Apparu en 2016 sur la façade de l’appartement où il vécut à Saint-Pétersbourg, un immense portrait de Daniil Harms vient d’être recouvert à la va-vite de peinture grise, pour laisser place à la projection de photos, solution contre laquelle certains Pétersbourgeois s’étaient pourtant insurgés en lançant une pétition. L’un des deux auteurs du graffiti, Pacha Kas, qui avait réalisé ce portrait en toute illégalité mais avec l’accord des résidents, a fait savoir que la décision avait été imposée par Daniil Petrov, petit-fils d’un ami du grand poète et qui vit actuellement dans son appartement.

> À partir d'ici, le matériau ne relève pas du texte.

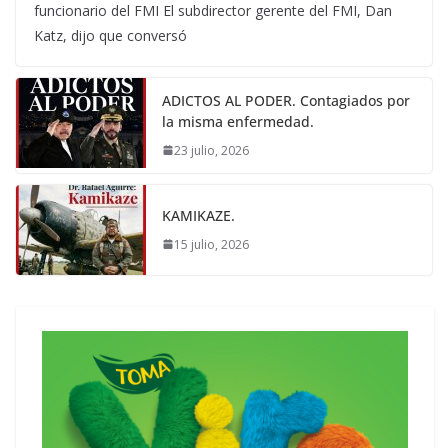
funcionario del FMI El subdirector gerente del FMI, Dan
Katz, dijo que conversó
ADICTOS AL PODER. Contagiados por
la misma enfermedad.
23 julio, 2026
KAMIKAZE.
15 julio, 2026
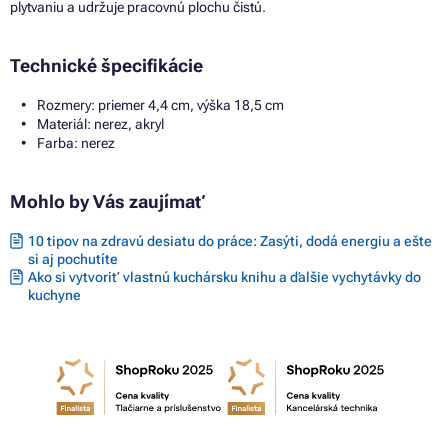
plytvaniu a udržuje pracovnú plochu čistú.
Technické špecifikácie
Rozmery: priemer 4,4 cm, výška 18,5 cm
Materiál: nerez, akryl
Farba: nerez
Mohlo by Vás zaujímať
10 tipov na zdravú desiatu do práce: Zasýti, dodá energiu a ešte
si aj pochutíte
Ako si vytvoriť vlastnú kuchársku knihu a ďalšie vychytávky do
kuchyne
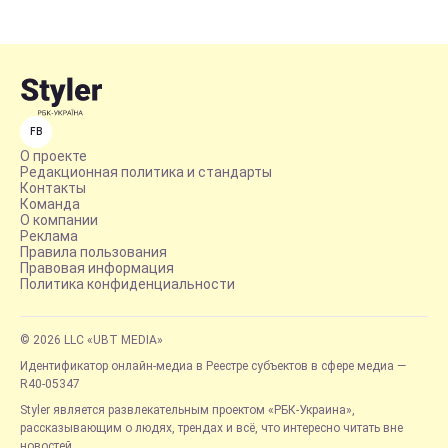
FB
О проекте
Редакционная политика и стандарты
Контакты
Команда
О компании
Реклама
Правила пользования
Правовая информация
Политика конфиденциальности
© 2026 LLC «UBT MEDIA»
Идентификатор онлайн-медиа в Реестре субъектов в сфере медиа —
R40-05347
Styler является развлекательным проектом «РБК-Украина»,
рассказывающим о людях, трендах и всё, что интересно читать вне
новостей.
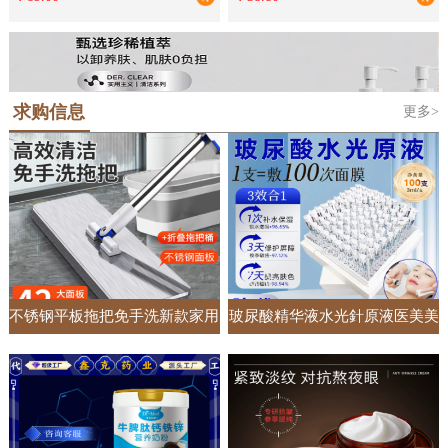
单独床罩
礼品批发
求购信息
更多>
不锈钢平板拖把免手洗新款家用
玻尿酸精华液水光針原液医美美
一拖净懒人加大加宽吸水拖地神
容院专供面部护肤套盒居家收缩
器
毛孔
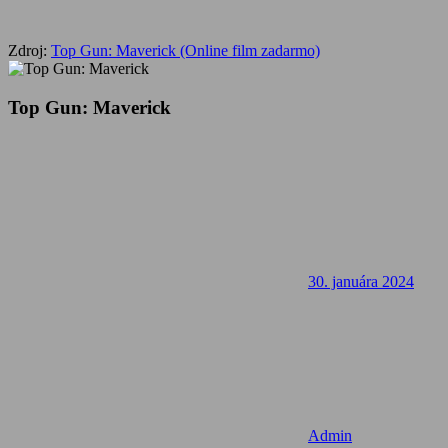
Zdroj:
Top Gun: Maverick (Online film zadarmo)
Top Gun: Maverick
30. januára 2024
Admin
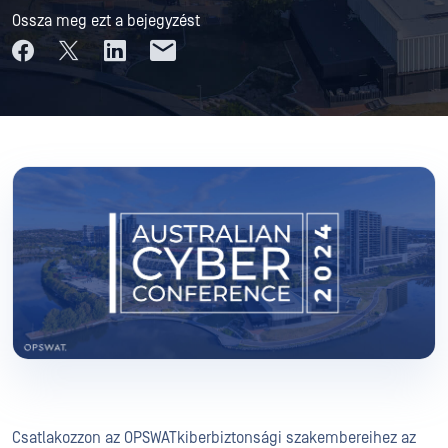
Ossza meg ezt a bejegyzést
Csatlakozzon az OPSWATkiberbiztonsági szakembereihez az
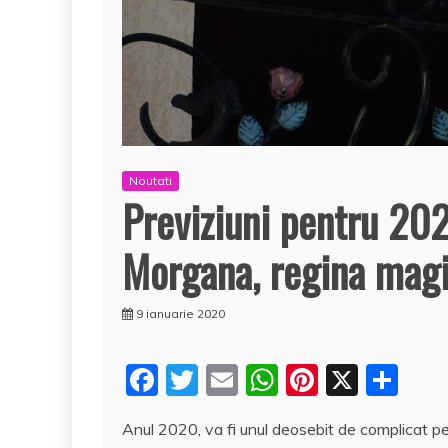
Noutati
Previziuni pentru 202
Morgana, regina magi
9 ianuarie 2020
F
T
E
W
Pi
X
P
a
w
m
h
nt
a
Anul 2020, va fi unul deosebit de complicat pe
c
itt
ai
at
er
rt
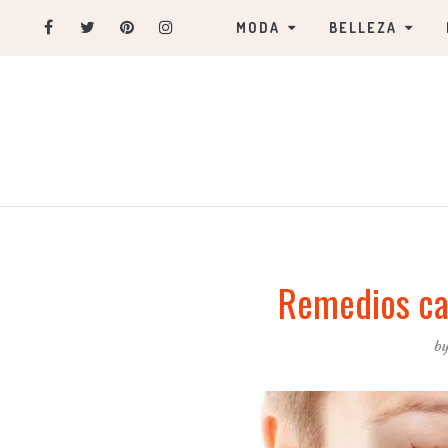
MODA
BELLEZA
Remedios cas
b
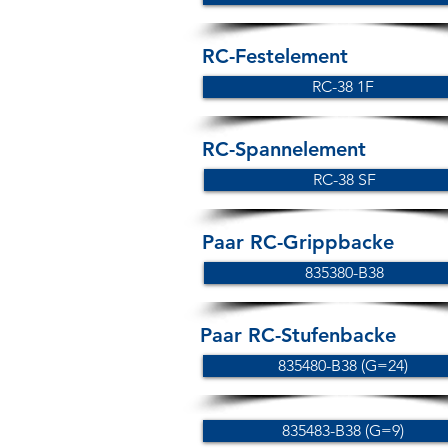
RC-Festelement
RC-38 1F
RC-Spannelement
RC-38 SF
Paar RC-Grippbacke
835380-B38
Paar RC-Stufenbacke
835480-B38 (G=24)
835483-B38 (G=9)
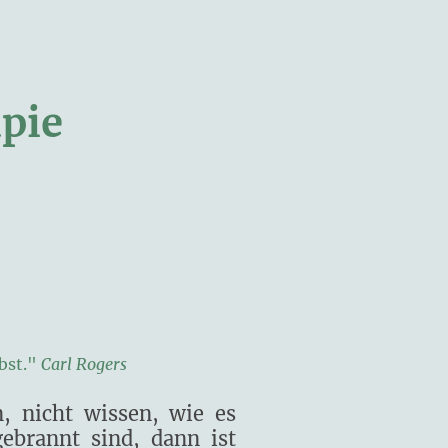
Online-Sitzungen über freie Mitarbeiterinnen
Über mich
apie
bst."
Carl Rogers
, nicht wissen, wie es
ebrannt sind, dann ist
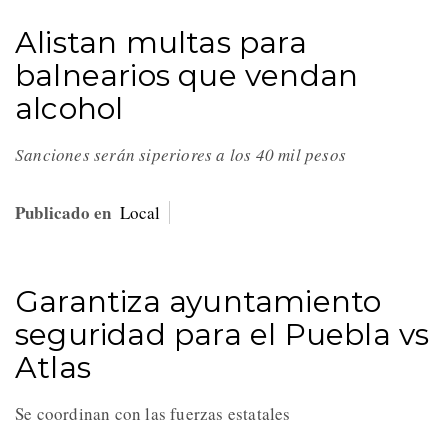
Alistan multas para
balnearios que vendan
alcohol
Sanciones serán siperiores a los 40 mil pesos
Publicado en
Local
Garantiza ayuntamiento
seguridad para el Puebla vs
Atlas
Se coordinan con las fuerzas estatales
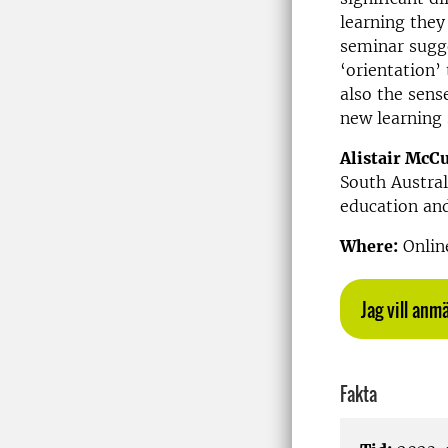
learning they
seminar sugge
‘orientation’
also the sens
new learning 
Alistair McC
South Austral
education and
Where:
Online
Jag vill anm
Fakta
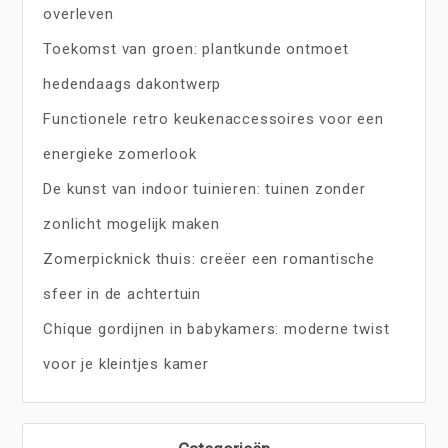
overleven
Toekomst van groen: plantkunde ontmoet
hedendaags dakontwerp
Functionele retro keukenaccessoires voor een
energieke zomerlook
De kunst van indoor tuinieren: tuinen zonder
zonlicht mogelijk maken
Zomerpicknick thuis: creëer een romantische
sfeer in de achtertuin
Chique gordijnen in babykamers: moderne twist
voor je kleintjes kamer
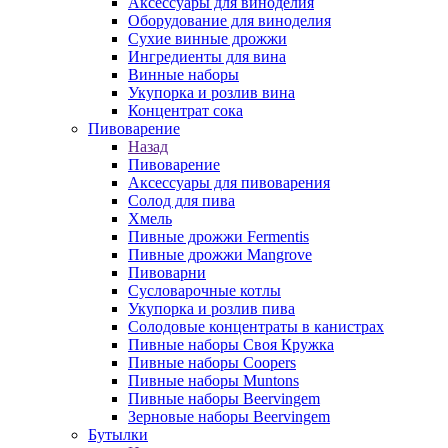
Аксессуары для виноделия
Оборудование для виноделия
Сухие винные дрожжи
Ингредиенты для вина
Винные наборы
Укупорка и розлив вина
Концентрат сока
Пивоварение
Назад
Пивоварение
Аксессуары для пивоварения
Солод для пива
Хмель
Пивные дрожжи Fermentis
Пивные дрожжи Mangrove
Пивоварни
Сусловарочные котлы
Укупорка и розлив пива
Солодовые концентраты в канистрах
Пивные наборы Своя Кружка
Пивные наборы Coopers
Пивные наборы Muntons
Пивные наборы Beervingem
Зерновые наборы Beervingem
Бутылки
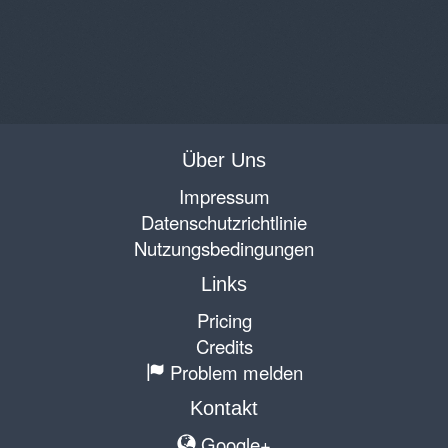
Über Uns
Impressum
Datenschutzrichtlinie
Nutzungsbedingungen
Links
Pricing
Credits
Problem melden
Kontakt
Google+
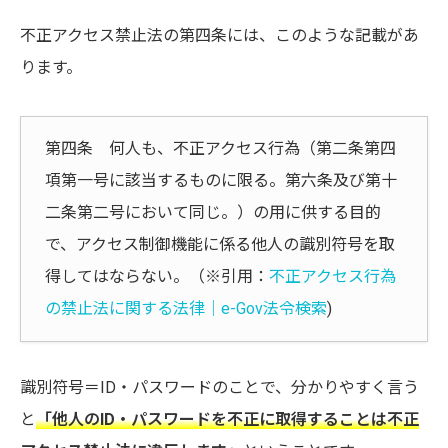
不正アクセス禁止法の第四条には、このような記載があ
ります。
第四条 何人も、不正アクセス行為（第二条第四
項第一号に該当するものに限る。第六条及び第十
二条第二号において同じ。）の用に供する目的
で、アクセス制御機能に係る他人の識別符号を取
得してはならない。（※引用：
不正アクセス行為
の禁止法に関する法律｜e-Gov法令検索
)
識別符号＝ID・パスワードのことで、分かりやすく言う
と
「他人のID・パスワードを不正に取得することは不正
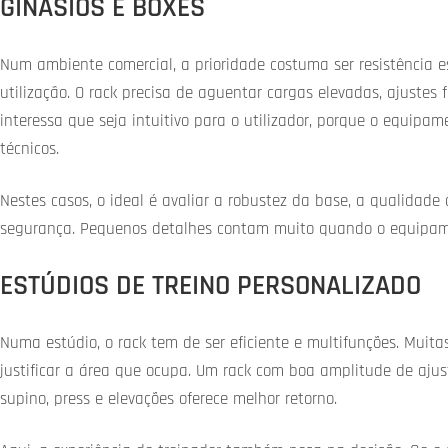
GINÁSIOS E BOXES
Num ambiente comercial, a prioridade costuma ser resistência e
utilização. O rack precisa de aguentar cargas elevadas, ajuste
interessa que seja intuitivo para o utilizador, porque o equipam
técnicos.
Nestes casos, o ideal é avaliar a robustez da base, a qualidade
segurança. Pequenos detalhes contam muito quando o equipam
ESTÚDIOS DE TREINO PERSONALIZADO
Numa estúdio, o rack tem de ser eficiente e multifunções. Muita
justificar a área que ocupa. Um rack com boa amplitude de ajus
supino, press e elevações oferece melhor retorno.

Sur l’angle de la maison située entre la rue Maïakovski et la ruelle Kovenski, le graffiti était depuis son origine l’objet de différends entre les autorités municipales, les résidents du bâtiment et les militants pétersbourgeois. Pour certains, comme des journalistes de Delovoï Peterbourg, l’œuvre était effrayante et ce n’est pas parce que D. Harms est désormais « à la mode » (sic) que cela autoriserait à faire n’importe quoi. Pour d’autres, comme l’artiste Vladimir Abikh, l’œuvre s’était intégrée avec succès à l’architecture de l’immeuble, devenant un point de repère local : sur sa page Facebook, il dénonce ce qui pour lui s’apparente surtout à une tentative de faire disparaître toute tentative d’indépendance des résidents. Et de se référer à la devise de Harms : « Ne mélangez pas la propreté avec le vide » ; alors que l’État cherche à s’approprier le monopole de la mémoire, l’art de rue vient remplir des vides, visuels et mémoriels.
Daniil Harms a vécu dans un appartement communautaire de cet immeuble de 1925 jusqu’à son arrestation en 1941, accusé d’avoir propagé des sentiments défaitistes dans le contexte de la guerre. Incarcéré dans la célèbre prison Kresty de la ville, il y est mort d’épuisement en 1942, durant le siège de Leningrad.
En 1960, son ami Vsevolod Petrov s’est installé dans son logement, désormais propriété du petit-fils. L’histoire est confuse alors que ce dernier, D. Petrov, affirme que Lev Goumiliov (le fils d’Anna Akhmatova) aurait accusé son aïeul d’avoir dénoncé son ami pour le faire arrêter. S’il ne nie pas que son grand-père a tout fait pour récupérer le logement, il reprend les accusations portées par le pouvoir contre Harms et tend à souligner qu’il ne fut pas un poète de premier ordre.
Réhabilité, D. Harms n’en reste pas moins un poète sulfureux en Russie. En 2022, une enseignante de Saint-Pétersbourg qui l’avait étudié avec ses élèves a dû démissionner après avoir été accusée de mettre à l’honneur un « ennemi du peuple ».
Sources : Meduza.io, Fontanka, Paperpaper.ru, Delovoï Peterbourg.